Task details
Repeat the data exactly. Pictures stay out.

-------- Given information

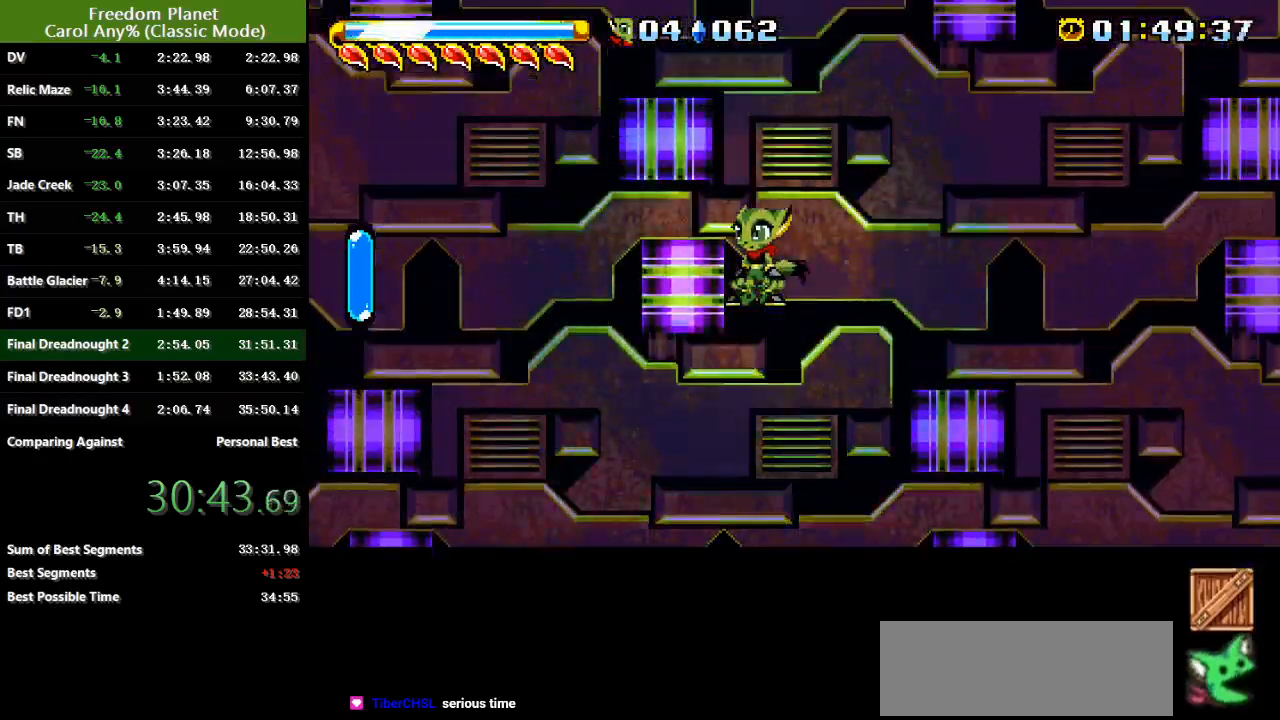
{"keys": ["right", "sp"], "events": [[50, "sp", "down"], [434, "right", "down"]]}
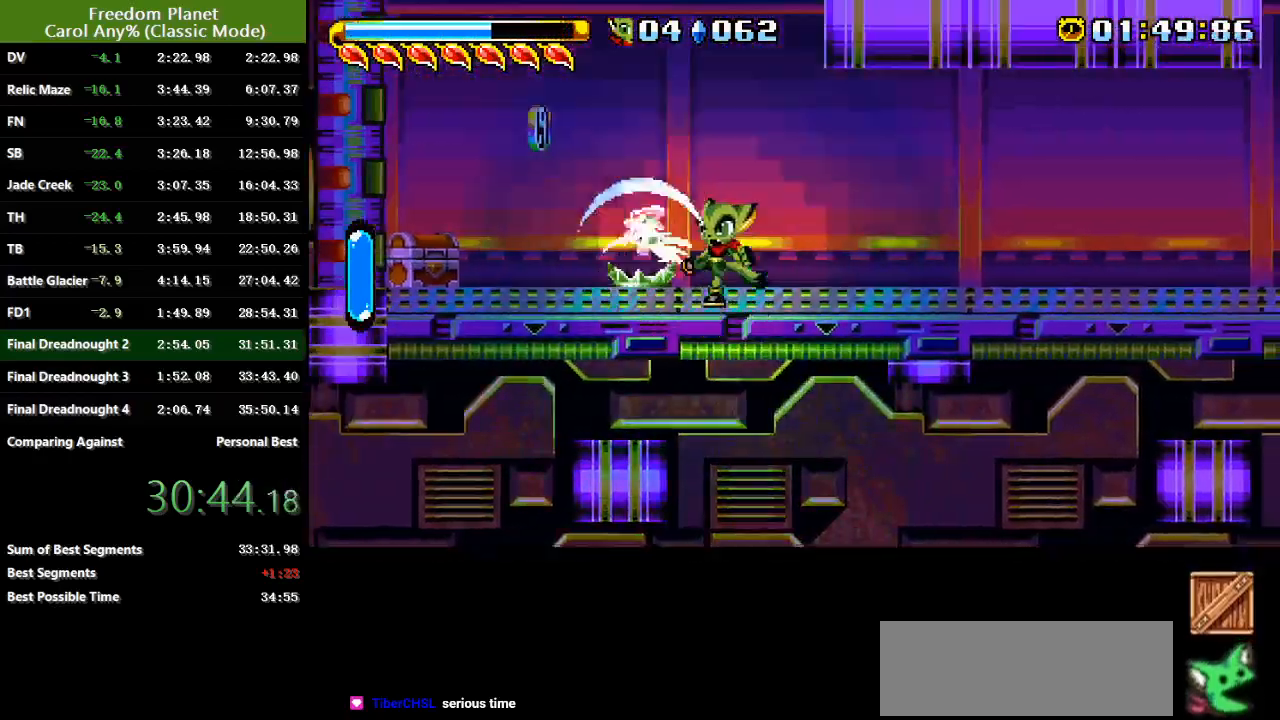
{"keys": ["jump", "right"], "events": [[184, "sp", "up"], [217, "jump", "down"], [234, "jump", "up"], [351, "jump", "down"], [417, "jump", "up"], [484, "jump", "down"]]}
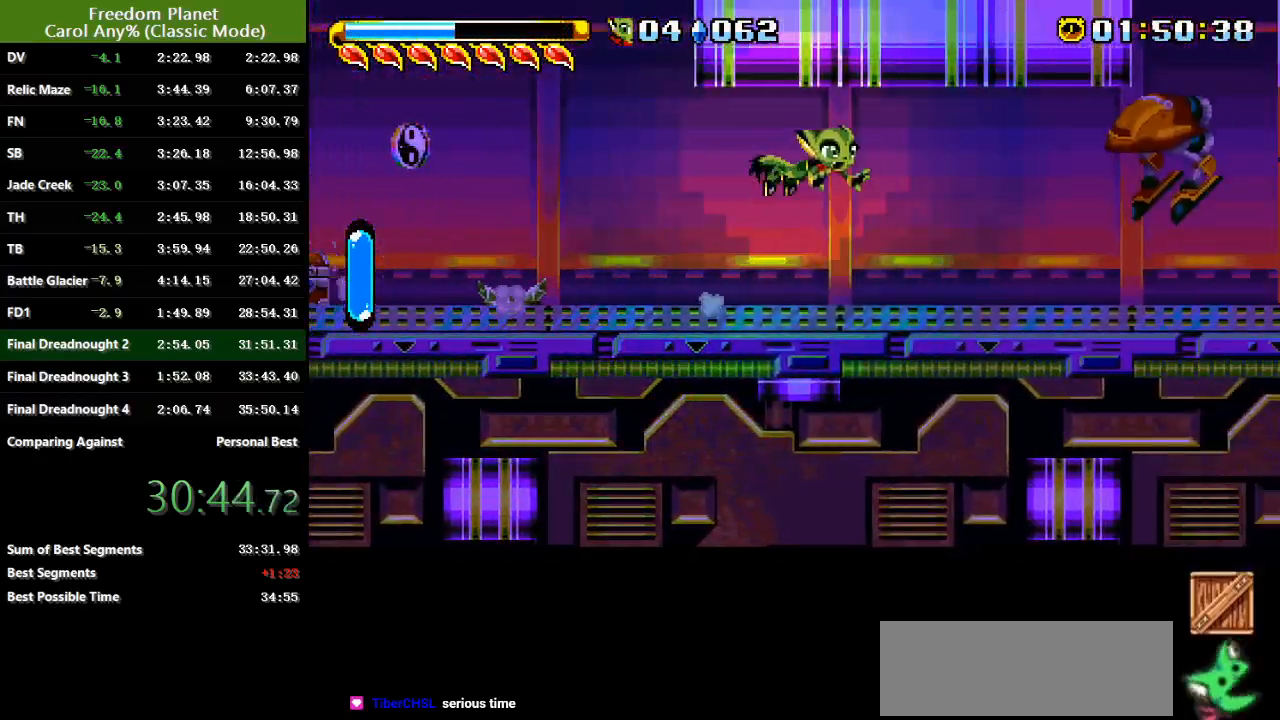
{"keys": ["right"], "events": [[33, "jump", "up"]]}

----------------

Response to the exercise
{"keys": ["right", "sp"], "events": [[50, "sp", "down"], [434, "right", "down"]]}
{"keys": ["jump", "right"], "events": [[184, "sp", "up"], [217, "jump", "down"], [234, "jump", "up"], [351, "jump", "down"], [417, "jump", "up"], [484, "jump", "down"]]}
{"keys": ["right"], "events": [[33, "jump", "up"]]}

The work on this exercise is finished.